Story:1

今日からわたしには、「JK」というブランドがつく。昨日、『入学おめでとう』と電話をかけてきた祖母になんとなく「明日からJKだよ。JK。花のJK。」と言ったら『あぁ。じぇ、じ、じょ、じぇーあーる?電車通学がんばってね。』と言われた。日本旅客鉄道株式会社ではない。女子高生だ。

まぁ、JKとは言ってもここはド田舎。しかもわたしが行く高校は偏差値57の一応進学校。紺色のスカートの長さはひざ丈だし、ネクタイは何の柄もなく地味な、くすんだブルーのような色。中学の制服のほうがまだマシだったような気もする。

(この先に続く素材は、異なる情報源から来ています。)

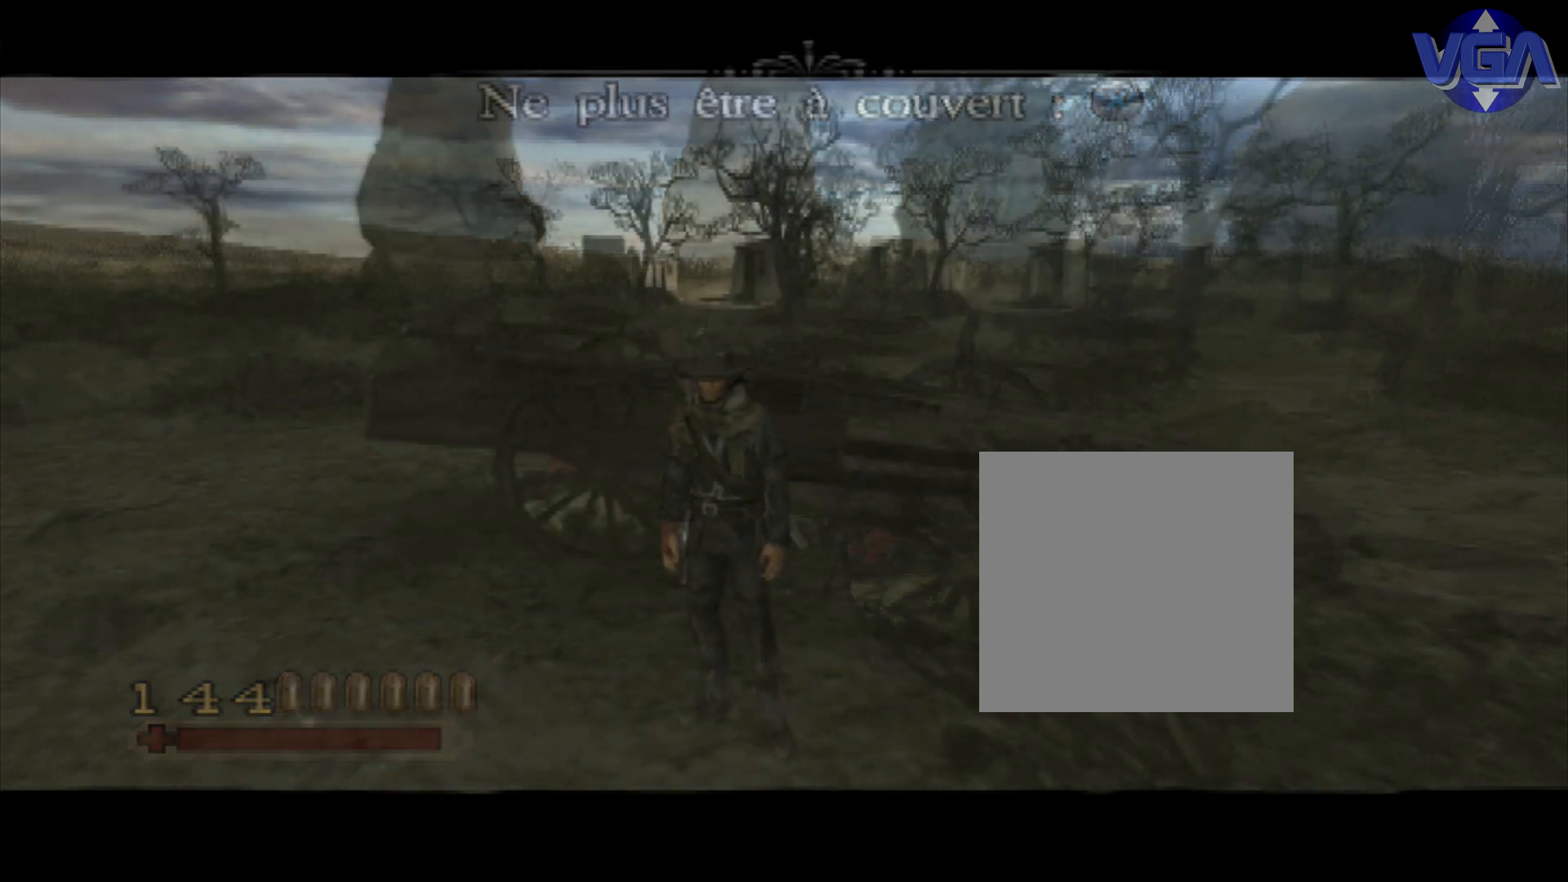
{"buttons": ["X", "Y"], "left_stick": "down", "right_stick": "center", "events": [[375, "Y", "down"]]}
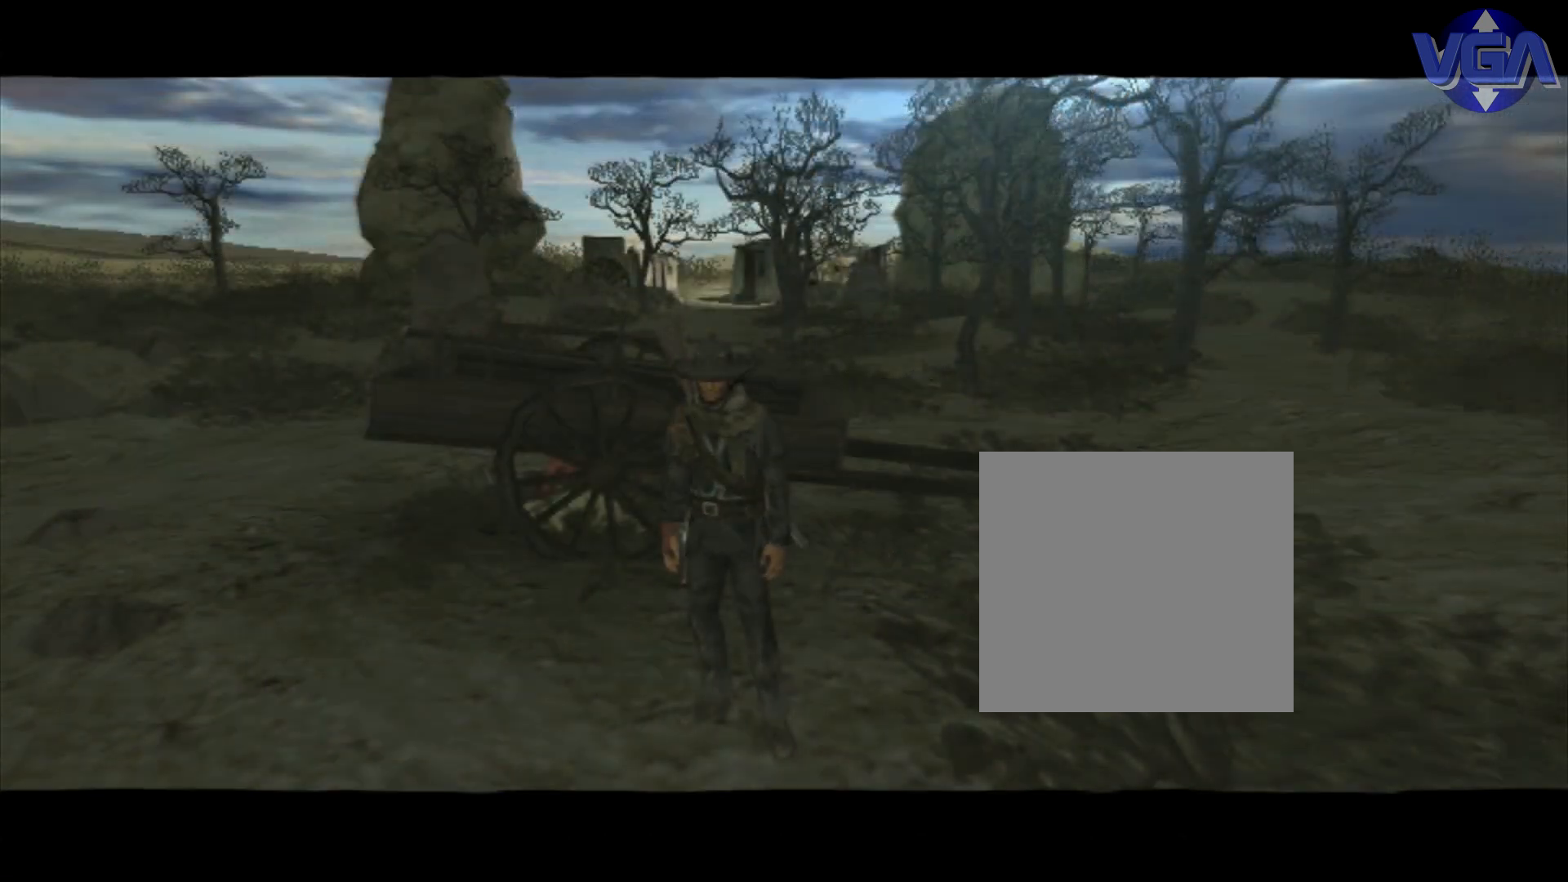
{"buttons": ["X", "Y"], "left_stick": "center", "right_stick": "center", "events": [[166, "left_stick", "center"]]}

朝、自転車で最寄りの駅に向かう途中、歩道の真ん中を茶色い毛虫がうにょうにょと這っていった。わたしは慌てて急ブレーキを踏んだ。そして、ぼーっと空を見ながら毛虫が通り過ぎるのを待った。わたしは、虫や動物を簡単に轢けるタイプではない。虫はそんなに嫌いじゃないし、動物は好きだ。

駅舎は四畳半ほどしかなく、ホームもたった一つの小さな無人駅に着くと、これから同じ高校に通う同中の先輩がいた。一応

「おはようございます。」

と挨拶しておいた。中学時代、先輩はなぜだか知らんがバカみたいに敬わなければいけない存在だった。そう、バカみたいに。気に入らない後輩がいると脅してくるようなやつ...じゃなくて先輩もいた。まぁ、今目の前にいる黒いリュックを背負った先輩はそんな人ではなかった記憶があるが。初日だし、挨拶しておくに越したことはないだろう。

駅には他にも高校生らしき人が5、6人と大人が3、4人いた。わたしがこれから通う高校の制服を着ていたのは、わたしとその先輩だけだったが。

五分ほど待っていると電車が来た。あ、いや、正確には電車ではない。レールバスだ。線路の上に電線は無いし、車体の上にパンタグラフもない。小学生のとき、社会科見学で鉄道会社に行ったとき聞いた話だと、ディーゼルエンジンなるもので動いているらしい。...よくわからない。とりあえず、電車ではない。あ、ばあちゃん。そういえば、わたしが乗るのはJRじゃなくて、穂灘鐵道ほなだてつどうだったよ。


わたしはこれから、高校生活という世にも奇妙な(?)時間に足を踏み入れる。